▸ **COLLECTED MATERIAL**
◇ ◇ ◇ ◇ ◇

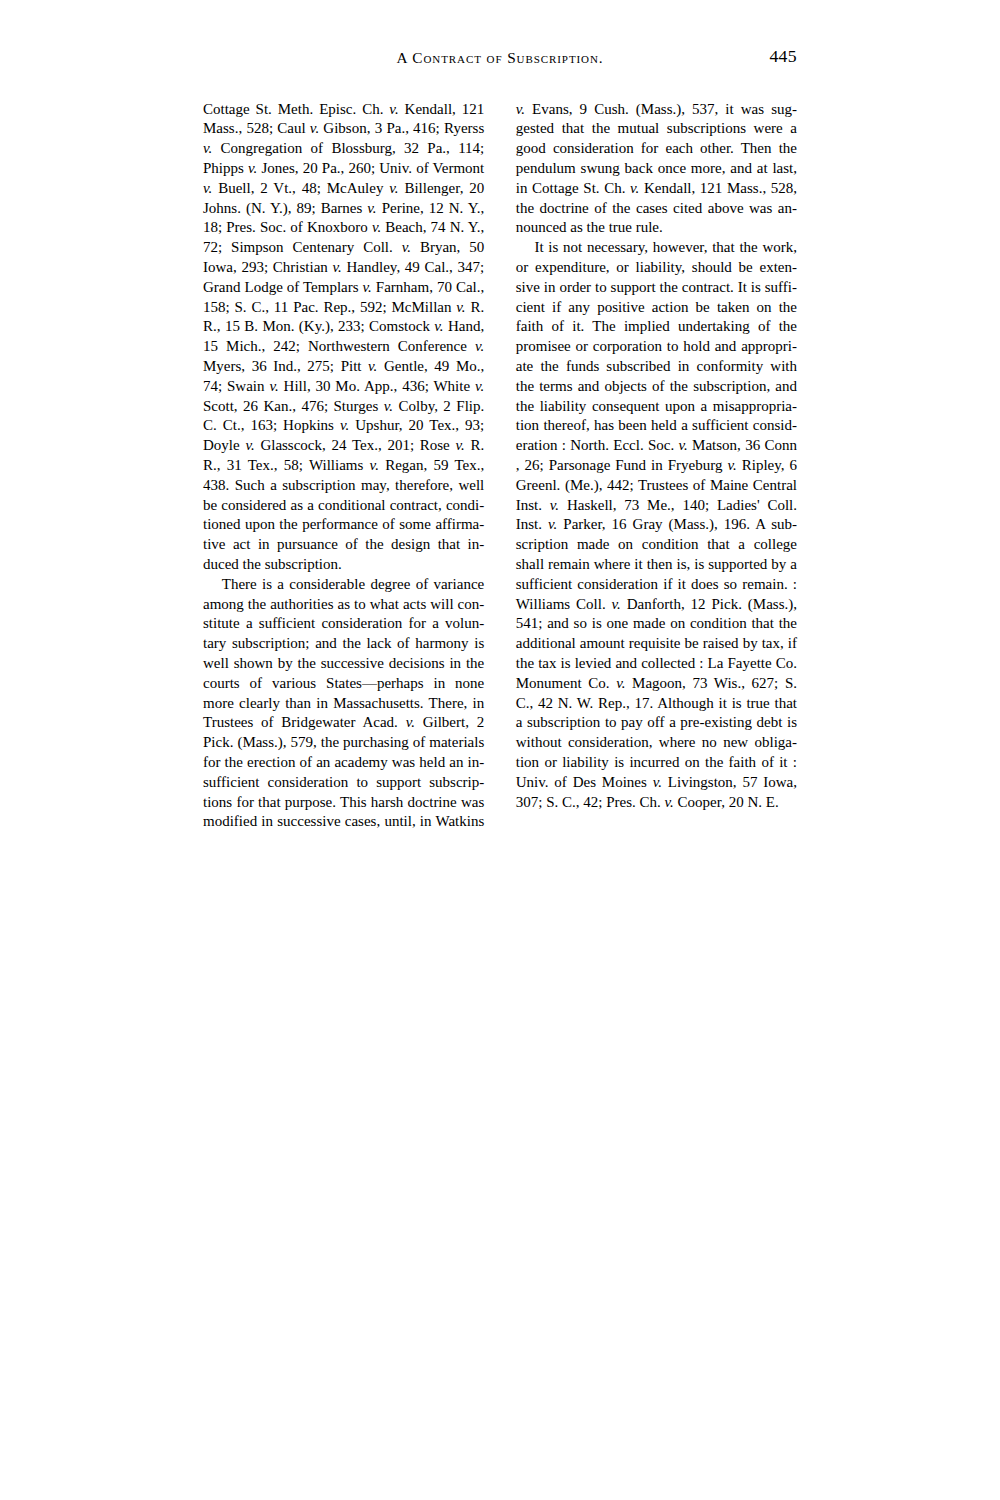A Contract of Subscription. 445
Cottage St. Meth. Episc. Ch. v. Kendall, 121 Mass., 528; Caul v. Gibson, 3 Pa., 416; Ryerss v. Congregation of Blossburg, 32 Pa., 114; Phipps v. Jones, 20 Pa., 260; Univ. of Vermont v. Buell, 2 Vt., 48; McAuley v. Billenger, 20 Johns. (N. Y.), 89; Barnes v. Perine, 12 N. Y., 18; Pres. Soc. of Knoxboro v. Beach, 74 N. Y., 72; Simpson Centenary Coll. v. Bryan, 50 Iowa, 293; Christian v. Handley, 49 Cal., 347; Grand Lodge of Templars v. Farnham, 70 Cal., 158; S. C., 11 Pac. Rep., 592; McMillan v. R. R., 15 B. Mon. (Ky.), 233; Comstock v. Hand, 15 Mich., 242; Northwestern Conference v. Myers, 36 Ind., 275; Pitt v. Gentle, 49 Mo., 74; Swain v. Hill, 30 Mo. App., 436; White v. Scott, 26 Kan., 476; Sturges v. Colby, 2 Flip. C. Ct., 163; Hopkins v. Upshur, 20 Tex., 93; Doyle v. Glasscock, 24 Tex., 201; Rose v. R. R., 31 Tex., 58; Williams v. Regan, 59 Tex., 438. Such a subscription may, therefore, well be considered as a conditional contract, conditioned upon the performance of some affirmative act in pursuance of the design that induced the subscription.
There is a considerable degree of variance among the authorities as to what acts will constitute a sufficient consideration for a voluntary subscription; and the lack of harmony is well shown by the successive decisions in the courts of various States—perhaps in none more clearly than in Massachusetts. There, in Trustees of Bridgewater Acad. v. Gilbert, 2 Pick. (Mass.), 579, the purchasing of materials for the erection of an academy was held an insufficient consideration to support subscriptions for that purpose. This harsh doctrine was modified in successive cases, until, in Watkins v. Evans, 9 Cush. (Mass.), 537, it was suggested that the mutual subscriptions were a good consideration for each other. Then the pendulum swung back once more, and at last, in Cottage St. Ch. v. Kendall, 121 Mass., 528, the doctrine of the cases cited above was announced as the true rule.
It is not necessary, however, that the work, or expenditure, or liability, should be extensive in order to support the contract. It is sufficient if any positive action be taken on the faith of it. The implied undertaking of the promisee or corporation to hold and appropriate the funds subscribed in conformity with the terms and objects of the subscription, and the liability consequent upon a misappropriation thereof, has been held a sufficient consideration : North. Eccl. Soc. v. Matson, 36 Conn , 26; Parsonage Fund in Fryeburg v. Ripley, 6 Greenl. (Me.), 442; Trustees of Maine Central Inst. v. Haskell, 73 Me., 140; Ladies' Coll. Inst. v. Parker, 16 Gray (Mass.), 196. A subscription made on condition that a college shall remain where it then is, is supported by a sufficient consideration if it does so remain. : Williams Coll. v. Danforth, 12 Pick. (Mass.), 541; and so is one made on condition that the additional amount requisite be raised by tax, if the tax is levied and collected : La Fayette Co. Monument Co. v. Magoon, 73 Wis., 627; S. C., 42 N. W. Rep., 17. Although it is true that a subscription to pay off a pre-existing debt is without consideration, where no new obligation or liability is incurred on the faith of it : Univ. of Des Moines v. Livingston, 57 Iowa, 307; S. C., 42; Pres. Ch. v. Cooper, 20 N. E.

◇ ◇ ◇ ◇ ◇

▸ **TASK REQUIREMENTS**
Could you output the lines above exactly, with no pictures included?

▸ **RESPONSE TO THIS TASK**
A Contract of Subscription. 445
Cottage St. Meth. Episc. Ch. v. Kendall, 121 Mass., 528; Caul v. Gibson, 3 Pa., 416; Ryerss v. Congregation of Blossburg, 32 Pa., 114; Phipps v. Jones, 20 Pa., 260; Univ. of Vermont v. Buell, 2 Vt., 48; McAuley v. Billenger, 20 Johns. (N. Y.), 89; Barnes v. Perine, 12 N. Y., 18; Pres. Soc. of Knoxboro v. Beach, 74 N. Y., 72; Simpson Centenary Coll. v. Bryan, 50 Iowa, 293; Christian v. Handley, 49 Cal., 347; Grand Lodge of Templars v. Farnham, 70 Cal., 158; S. C., 11 Pac. Rep., 592; McMillan v. R. R., 15 B. Mon. (Ky.), 233; Comstock v. Hand, 15 Mich., 242; Northwestern Conference v. Myers, 36 Ind., 275; Pitt v. Gentle, 49 Mo., 74; Swain v. Hill, 30 Mo. App., 436; White v. Scott, 26 Kan., 476; Sturges v. Colby, 2 Flip. C. Ct., 163; Hopkins v. Upshur, 20 Tex., 93; Doyle v. Glasscock, 24 Tex., 201; Rose v. R. R., 31 Tex., 58; Williams v. Regan, 59 Tex., 438. Such a subscription may, therefore, well be considered as a conditional contract, conditioned upon the performance of some affirmative act in pursuance of the design that induced the subscription.
There is a considerable degree of variance among the authorities as to what acts will constitute a sufficient consideration for a voluntary subscription; and the lack of harmony is well shown by the successive decisions in the courts of various States—perhaps in none more clearly than in Massachusetts. There, in Trustees of Bridgewater Acad. v. Gilbert, 2 Pick. (Mass.), 579, the purchasing of materials for the erection of an academy was held an insufficient consideration to support subscriptions for that purpose. This harsh doctrine was modified in successive cases, until, in Watkins v. Evans, 9 Cush. (Mass.), 537, it was suggested that the mutual subscriptions were a good consideration for each other. Then the pendulum swung back once more, and at last, in Cottage St. Ch. v. Kendall, 121 Mass., 528, the doctrine of the cases cited above was announced as the true rule.
It is not necessary, however, that the work, or expenditure, or liability, should be extensive in order to support the contract. It is sufficient if any positive action be taken on the faith of it. The implied undertaking of the promisee or corporation to hold and appropriate the funds subscribed in conformity with the terms and objects of the subscription, and the liability consequent upon a misappropriation thereof, has been held a sufficient consideration : North. Eccl. Soc. v. Matson, 36 Conn , 26; Parsonage Fund in Fryeburg v. Ripley, 6 Greenl. (Me.), 442; Trustees of Maine Central Inst. v. Haskell, 73 Me., 140; Ladies' Coll. Inst. v. Parker, 16 Gray (Mass.), 196. A subscription made on condition that a college shall remain where it then is, is supported by a sufficient consideration if it does so remain. : Williams Coll. v. Danforth, 12 Pick. (Mass.), 541; and so is one made on condition that the additional amount requisite be raised by tax, if the tax is levied and collected : La Fayette Co. Monument Co. v. Magoon, 73 Wis., 627; S. C., 42 N. W. Rep., 17. Although it is true that a subscription to pay off a pre-existing debt is without consideration, where no new obligation or liability is incurred on the faith of it : Univ. of Des Moines v. Livingston, 57 Iowa, 307; S. C., 42; Pres. Ch. v. Cooper, 20 N. E.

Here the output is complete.